Blows my mind. Every time. I keep thinking they just haven't met the right book. I keep trying to introduce them, but my sons just squirm and run away as fast as they can. *sigh*

But we'll all be perfect once we're ressurrected, right?

*hopeful look*

At 2/04/2011 3:07 PM, Blogger Rebecca Talley said...

My husband recently asked if we should install bookcases in the bathroom. :)

I have piles of books in lots of places and carry one in my purse.

Great advice, Julie.

At 2/04/2011 4:09 PM, Blogger Jon Spell said...

I'm sort of iffy on the writer's conference tip. They're kind of nice in a social sort of way - seems like a lot of writers are hermits - so it's nice to be able to mingle. It might give you a little self-confidence, too. "Hey, if that guy can publish a book, so can I!" But, then you go the other direction and have authors who say they wrote 13 novels before getting one published. (sigh)

I absolutely recommend going to at least one conference. I'm just not sure how much impact it has on getting published. Maybe I would feel differently about them if I went while having a manuscript completed.

At 2/04/2011 4:27 PM, Blogger Julie Coulter Bellon said...
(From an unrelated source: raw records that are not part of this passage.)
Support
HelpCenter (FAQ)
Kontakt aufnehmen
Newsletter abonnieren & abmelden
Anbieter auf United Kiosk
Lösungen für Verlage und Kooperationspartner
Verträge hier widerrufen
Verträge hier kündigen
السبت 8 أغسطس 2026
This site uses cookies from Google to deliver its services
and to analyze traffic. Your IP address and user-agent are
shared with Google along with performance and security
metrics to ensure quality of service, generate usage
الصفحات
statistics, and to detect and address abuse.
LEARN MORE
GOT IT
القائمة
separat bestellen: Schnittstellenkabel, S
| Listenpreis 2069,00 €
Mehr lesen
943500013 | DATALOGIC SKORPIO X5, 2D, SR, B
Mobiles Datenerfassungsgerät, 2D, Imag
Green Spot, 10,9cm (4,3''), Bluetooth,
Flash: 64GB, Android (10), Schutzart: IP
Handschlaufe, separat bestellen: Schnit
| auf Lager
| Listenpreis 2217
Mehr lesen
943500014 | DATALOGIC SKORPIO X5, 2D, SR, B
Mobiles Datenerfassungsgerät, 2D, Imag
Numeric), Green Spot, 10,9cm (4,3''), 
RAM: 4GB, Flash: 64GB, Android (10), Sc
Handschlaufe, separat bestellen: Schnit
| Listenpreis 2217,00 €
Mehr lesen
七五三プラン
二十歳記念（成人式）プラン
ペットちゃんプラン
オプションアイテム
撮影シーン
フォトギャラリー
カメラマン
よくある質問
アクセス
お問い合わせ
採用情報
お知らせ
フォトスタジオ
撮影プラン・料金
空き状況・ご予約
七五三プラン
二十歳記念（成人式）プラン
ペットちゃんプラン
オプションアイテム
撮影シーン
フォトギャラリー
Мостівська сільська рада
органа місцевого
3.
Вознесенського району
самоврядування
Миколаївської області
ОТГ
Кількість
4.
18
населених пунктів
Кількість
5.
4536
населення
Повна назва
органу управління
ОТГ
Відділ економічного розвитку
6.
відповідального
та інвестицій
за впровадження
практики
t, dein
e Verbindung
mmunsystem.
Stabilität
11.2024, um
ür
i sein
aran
Jon, the thing about writer's conferences is that if there are national agents present, you can pitch to them, get face time with them, but more often than not, they will let you submit to them with the conference name in the subject line and it gets you out of their slush pile. You also take classes that can really help your writing, do a bootcamp or first chapter contest that will get you professional feedback on your writing, as well as the social aspect of it. There is so much that can be accomplished at a writer's conference, I couldn't not recommend it.

Melanie, I have a son who doesn't like to read much and would rather be outside. I'm like you, looking for a magazine article, sports biography, any sort of story that will get him reading as much as possible. It's almost like a game now. :)

At 2/04/2011 4:28 PM, Blogger Julie Coulter Bellon said...

Thanks, Rebecca! You'll have to tell me if you really do install shelves in the bathroom. LOL

At 2/07/2011 8:47 AM, Blogger Timothy said...

Congratulations, Julie, on your two secrets. I think they are helpful and have written two blog posts that credit and link back to your work and then add some of the ways in which your secrets are helpful.

Today's post:

Tomorrow's post:

At 2/07/2011 10:10 AM, Blogger Julie Coulter Bellon said...

Tim, thanks for the link back. I really enjoyed reading your article! You made some great points of your own.

At 2/07/2011 5:53 PM, Blogger Lisa said...

I don't comment frequently but I had to give you a Shout Out about the reading being essential. BUt it has to be tuned in reading where you are carefully watching for the shifts in POV so that I can master that seamlessly as well. I really appreciate the advice. I know reading is absolutely improving my writing. Thanks so much!